L’Algérie dispose de trois à quatre ans pour créer une économie fondée sur la production

L’Algérie dispose de trois à quatre ans pour créer une économie fondée sur la production
Intervention du président du Forum des chefs d’entreprise (FCE), Ali Haddad, à l’ouverture de la 2ème édition de l’université d’été du FCE

CONSTANTINE- L’Algérie dispose de trois à quatre années, pour inverser totalement la tendance et réussir un passage d’une économie de rente, à une économie fondée sur la production, l’innovation et le savoir a estimé jeudi à Constantine, le président du Forum des chefs d’entreprise (FCE), Ali Haddad.

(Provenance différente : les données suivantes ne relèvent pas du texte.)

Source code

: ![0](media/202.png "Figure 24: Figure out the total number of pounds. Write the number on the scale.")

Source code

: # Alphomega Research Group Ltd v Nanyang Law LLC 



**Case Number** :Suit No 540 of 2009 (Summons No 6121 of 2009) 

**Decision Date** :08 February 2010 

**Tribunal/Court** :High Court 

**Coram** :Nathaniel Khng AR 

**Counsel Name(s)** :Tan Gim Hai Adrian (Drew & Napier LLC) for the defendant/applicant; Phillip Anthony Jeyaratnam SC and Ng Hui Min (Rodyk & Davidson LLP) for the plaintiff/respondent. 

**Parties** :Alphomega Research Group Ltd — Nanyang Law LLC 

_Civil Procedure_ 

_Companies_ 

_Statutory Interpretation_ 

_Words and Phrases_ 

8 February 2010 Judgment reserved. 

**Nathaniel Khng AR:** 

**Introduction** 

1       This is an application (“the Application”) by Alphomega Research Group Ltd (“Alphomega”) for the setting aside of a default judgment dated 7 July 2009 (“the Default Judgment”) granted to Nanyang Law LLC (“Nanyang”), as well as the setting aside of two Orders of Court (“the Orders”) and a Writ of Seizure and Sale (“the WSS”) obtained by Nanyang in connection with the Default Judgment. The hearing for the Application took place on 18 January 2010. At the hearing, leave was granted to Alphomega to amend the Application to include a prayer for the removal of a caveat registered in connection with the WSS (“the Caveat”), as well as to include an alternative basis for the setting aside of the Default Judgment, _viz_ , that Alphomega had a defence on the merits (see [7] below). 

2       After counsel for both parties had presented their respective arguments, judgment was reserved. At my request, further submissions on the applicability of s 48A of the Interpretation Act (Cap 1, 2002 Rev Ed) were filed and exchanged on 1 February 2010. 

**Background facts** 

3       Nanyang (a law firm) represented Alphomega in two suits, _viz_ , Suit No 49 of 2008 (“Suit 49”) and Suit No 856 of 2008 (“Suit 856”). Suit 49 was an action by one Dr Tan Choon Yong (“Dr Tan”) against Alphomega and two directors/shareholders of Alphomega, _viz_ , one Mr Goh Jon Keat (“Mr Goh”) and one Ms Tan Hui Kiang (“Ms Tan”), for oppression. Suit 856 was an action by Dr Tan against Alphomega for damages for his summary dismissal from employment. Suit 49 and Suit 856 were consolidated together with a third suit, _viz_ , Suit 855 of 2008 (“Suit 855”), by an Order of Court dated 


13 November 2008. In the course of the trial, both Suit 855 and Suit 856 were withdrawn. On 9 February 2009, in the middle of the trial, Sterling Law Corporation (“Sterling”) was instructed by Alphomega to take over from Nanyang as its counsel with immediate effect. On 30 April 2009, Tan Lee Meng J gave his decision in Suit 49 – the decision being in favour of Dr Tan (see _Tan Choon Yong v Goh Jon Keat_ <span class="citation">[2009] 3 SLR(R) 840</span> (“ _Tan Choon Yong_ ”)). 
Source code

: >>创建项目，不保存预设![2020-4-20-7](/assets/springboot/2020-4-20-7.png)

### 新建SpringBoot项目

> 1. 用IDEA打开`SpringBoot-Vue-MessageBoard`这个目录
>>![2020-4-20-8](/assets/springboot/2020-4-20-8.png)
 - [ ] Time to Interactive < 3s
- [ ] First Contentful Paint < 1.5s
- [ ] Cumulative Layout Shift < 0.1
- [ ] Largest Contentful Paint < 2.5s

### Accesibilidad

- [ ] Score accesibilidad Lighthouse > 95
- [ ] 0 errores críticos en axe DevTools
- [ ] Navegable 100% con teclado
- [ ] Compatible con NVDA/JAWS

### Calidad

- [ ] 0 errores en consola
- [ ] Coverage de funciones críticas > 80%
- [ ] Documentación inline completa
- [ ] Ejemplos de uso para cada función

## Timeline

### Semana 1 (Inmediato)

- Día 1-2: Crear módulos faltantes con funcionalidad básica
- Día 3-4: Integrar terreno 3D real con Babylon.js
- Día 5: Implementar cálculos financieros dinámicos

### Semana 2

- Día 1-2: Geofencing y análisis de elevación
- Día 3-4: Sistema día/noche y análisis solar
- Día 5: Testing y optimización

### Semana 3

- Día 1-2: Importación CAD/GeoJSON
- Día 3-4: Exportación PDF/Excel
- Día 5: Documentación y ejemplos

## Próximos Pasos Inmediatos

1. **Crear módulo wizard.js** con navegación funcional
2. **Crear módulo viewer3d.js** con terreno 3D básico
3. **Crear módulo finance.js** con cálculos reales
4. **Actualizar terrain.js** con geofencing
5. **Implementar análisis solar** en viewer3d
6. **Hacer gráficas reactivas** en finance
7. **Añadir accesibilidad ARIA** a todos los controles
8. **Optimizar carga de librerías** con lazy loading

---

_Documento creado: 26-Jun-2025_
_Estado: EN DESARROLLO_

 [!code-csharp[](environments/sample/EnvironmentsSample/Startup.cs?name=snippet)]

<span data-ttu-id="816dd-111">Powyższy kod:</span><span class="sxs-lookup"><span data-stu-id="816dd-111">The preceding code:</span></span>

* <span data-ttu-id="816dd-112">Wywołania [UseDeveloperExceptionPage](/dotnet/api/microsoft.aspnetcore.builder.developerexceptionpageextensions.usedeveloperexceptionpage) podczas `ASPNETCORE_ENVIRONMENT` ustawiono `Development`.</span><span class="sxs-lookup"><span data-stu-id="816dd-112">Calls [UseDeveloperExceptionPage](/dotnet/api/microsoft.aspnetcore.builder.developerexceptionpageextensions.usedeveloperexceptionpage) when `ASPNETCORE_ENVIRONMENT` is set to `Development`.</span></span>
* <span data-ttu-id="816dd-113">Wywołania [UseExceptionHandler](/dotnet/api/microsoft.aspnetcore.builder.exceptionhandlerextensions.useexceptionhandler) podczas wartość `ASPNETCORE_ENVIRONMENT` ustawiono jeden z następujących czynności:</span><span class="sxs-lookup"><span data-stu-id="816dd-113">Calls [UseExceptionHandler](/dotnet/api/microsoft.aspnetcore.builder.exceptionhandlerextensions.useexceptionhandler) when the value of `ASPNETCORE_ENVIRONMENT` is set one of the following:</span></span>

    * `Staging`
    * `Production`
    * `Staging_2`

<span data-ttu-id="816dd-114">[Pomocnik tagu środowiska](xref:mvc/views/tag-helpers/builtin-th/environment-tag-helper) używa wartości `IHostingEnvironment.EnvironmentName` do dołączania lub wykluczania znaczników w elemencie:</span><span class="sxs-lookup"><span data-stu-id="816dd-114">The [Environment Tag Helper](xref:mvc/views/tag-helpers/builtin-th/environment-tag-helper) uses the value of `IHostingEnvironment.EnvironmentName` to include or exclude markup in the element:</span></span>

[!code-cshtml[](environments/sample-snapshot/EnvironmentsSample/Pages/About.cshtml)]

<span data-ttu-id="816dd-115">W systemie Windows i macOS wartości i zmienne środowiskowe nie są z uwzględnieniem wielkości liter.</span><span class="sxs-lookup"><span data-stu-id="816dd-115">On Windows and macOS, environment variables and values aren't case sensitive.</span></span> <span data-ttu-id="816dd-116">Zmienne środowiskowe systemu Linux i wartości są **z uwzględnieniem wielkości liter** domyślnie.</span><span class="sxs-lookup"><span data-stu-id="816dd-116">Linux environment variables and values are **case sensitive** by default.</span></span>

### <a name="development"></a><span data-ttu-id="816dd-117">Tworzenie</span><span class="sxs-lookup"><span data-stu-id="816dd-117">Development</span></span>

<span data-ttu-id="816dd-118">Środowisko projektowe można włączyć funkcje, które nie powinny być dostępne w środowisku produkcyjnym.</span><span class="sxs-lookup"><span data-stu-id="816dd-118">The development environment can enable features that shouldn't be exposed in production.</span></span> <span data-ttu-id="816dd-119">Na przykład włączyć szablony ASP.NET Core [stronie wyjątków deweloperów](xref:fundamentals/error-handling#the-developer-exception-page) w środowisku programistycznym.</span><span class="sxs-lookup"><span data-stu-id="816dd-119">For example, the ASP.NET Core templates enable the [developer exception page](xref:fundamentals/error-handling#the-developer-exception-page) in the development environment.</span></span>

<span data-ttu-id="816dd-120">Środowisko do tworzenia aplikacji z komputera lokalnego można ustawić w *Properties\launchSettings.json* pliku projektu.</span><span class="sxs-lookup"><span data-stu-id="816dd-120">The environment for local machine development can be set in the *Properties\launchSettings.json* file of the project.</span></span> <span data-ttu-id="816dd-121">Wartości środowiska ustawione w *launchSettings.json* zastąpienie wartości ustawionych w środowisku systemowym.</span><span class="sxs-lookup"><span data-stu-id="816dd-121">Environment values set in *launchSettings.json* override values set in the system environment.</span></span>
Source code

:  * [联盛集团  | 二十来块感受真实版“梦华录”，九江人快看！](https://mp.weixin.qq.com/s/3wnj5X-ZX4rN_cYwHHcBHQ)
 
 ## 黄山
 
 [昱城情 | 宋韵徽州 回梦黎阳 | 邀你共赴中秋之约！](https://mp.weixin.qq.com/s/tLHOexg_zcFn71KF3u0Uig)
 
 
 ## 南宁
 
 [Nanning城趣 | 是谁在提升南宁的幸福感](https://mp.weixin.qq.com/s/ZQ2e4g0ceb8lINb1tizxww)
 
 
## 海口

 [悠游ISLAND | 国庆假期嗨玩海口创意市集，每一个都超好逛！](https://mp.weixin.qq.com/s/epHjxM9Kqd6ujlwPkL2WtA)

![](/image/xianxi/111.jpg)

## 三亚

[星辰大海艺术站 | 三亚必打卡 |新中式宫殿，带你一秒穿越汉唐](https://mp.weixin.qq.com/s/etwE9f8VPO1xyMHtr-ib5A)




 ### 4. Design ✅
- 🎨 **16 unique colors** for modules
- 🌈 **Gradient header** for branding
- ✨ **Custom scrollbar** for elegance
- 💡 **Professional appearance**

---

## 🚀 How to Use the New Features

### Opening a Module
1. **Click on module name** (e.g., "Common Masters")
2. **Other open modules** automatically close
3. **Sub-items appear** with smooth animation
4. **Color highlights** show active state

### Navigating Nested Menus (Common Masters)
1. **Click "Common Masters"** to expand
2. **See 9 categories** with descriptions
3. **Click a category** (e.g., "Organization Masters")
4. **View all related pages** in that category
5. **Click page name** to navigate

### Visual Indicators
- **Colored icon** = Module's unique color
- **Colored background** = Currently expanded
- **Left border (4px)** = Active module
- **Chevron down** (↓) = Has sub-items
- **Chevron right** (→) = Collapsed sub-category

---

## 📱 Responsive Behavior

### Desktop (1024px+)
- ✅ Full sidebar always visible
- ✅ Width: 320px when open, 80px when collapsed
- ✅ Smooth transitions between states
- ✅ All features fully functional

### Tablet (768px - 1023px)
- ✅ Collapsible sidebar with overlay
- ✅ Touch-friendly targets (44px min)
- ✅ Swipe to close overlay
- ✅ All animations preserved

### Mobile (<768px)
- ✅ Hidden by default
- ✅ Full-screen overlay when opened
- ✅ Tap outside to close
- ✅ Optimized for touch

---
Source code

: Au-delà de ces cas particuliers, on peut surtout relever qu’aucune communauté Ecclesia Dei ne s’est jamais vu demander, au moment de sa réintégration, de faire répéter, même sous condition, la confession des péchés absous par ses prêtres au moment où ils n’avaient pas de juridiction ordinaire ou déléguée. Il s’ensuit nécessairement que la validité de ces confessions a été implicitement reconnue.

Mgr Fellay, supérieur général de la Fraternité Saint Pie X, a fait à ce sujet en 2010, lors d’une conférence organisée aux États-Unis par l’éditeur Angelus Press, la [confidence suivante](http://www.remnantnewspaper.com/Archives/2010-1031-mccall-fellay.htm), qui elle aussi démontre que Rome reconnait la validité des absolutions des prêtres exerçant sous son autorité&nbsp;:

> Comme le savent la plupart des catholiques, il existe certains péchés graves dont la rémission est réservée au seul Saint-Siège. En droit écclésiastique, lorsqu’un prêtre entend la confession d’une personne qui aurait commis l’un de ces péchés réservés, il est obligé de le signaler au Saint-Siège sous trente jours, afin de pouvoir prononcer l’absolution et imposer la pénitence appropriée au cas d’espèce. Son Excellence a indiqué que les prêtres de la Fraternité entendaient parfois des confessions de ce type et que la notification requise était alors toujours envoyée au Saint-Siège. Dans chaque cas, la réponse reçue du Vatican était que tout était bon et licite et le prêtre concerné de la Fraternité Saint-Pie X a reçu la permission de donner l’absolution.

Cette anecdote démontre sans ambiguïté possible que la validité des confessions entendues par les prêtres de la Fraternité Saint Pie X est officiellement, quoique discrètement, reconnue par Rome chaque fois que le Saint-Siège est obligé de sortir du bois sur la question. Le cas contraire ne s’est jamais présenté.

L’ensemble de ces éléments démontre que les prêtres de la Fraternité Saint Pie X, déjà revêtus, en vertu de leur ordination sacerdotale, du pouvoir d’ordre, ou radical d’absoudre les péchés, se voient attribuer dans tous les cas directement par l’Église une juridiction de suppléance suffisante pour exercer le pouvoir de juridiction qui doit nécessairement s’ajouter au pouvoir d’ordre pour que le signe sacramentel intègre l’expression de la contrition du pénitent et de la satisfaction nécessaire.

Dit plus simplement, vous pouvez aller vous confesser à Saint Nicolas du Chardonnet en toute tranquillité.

Intervenant à l’ouverture de la 2ème édition de l’université d’été du FCE, M. Haddad a précisé que l’appel du président de la République, Abdelaziz Bouteflika à l’adoption d’un nouveau modèle économique, a  réaffirmé non seulement l’existence d’une réelle volonté politique pour un changement fondamental des paradigmes économiques, mais a invité également à accélérer la cadence des réformes économiques.

Affirmant qu’en dépit de nombreux acquis, notamment en matière d’infrastructures de base, d’amélioration du pouvoir d’achat et des conditions de vie des Algériens, la dynamique de développement ‘‘peine’’ à émerger, le président du FCE a appelé à transcender la situation et ‘‘engager l’Algérie dans un processus de redressement économique pérenne’’.

Il a, dans ce sens, ajouté que l’adoption récemment du nouveau code de l’investissement et les décisions relatives à l’assouplissement des procédures en matière l’exportation et en matière de gouvernance économique, sont autant de mesures qui confortent la décision de créer un nouveau modèle économique considérant que la conjoncture est propice pour l’émergence de l’Algérie en tant que ‘‘puissance régionale et continentale de premier plan’’.

M. Haddad, soutenant que la mission du gouvernement dans la création d’un modèle économique est d’approfondir les réformes, de maitriser les comptes publics, de combattre la bureaucratie et de lever l’ensemble des entraves à la liberté d’entreprendre, a affirmé que la jeunesse algérienne constitue ‘‘un réservoir d’énergie’’ à faire adhérer dans le processus d’émergence économique.

Il a dans cette optique appelé à se doter d’un outil et d’une méthode de travail qui  permettent, d’identifier tous les porteurs de projets novateurs, notamment dans des domaines du numérique, des énergies renouvelables, et des biotechnologies, ‘‘gages’’, a-t-il soutenu de développement.

La 2ème édition de l’université d’été du FCE s’est ouverte à l’hôtel Marriott en présence des ministres de l’Industrie et des mines, Abdeslem Bouchouareb le ministre de l’Agriculture, du Développement rural et de la Pêche, Abdeslem Chelghoum, le Secrétaire général de l’Union nationale des travailleurs algériens (UGTA), Abdelmadjid Sidi Said et  une centaine de chefs d’entreprises conviés.

Placée sous le slogan ‘‘Transformer pour aller de l’avant’’, l’université d’été du FCE se poursuivra jusqu’au vendredi et  abordera  des panels thématiques relatifs entre autres à l’économie, les finances et l’entrepreneuriat.

Au programme des conférences portant le financement des projets, la stratégie de l’exportation, l’entrepreneuriat féminin et le rôle de l’Etat et des parties prenantes dans le processus de transformation économique.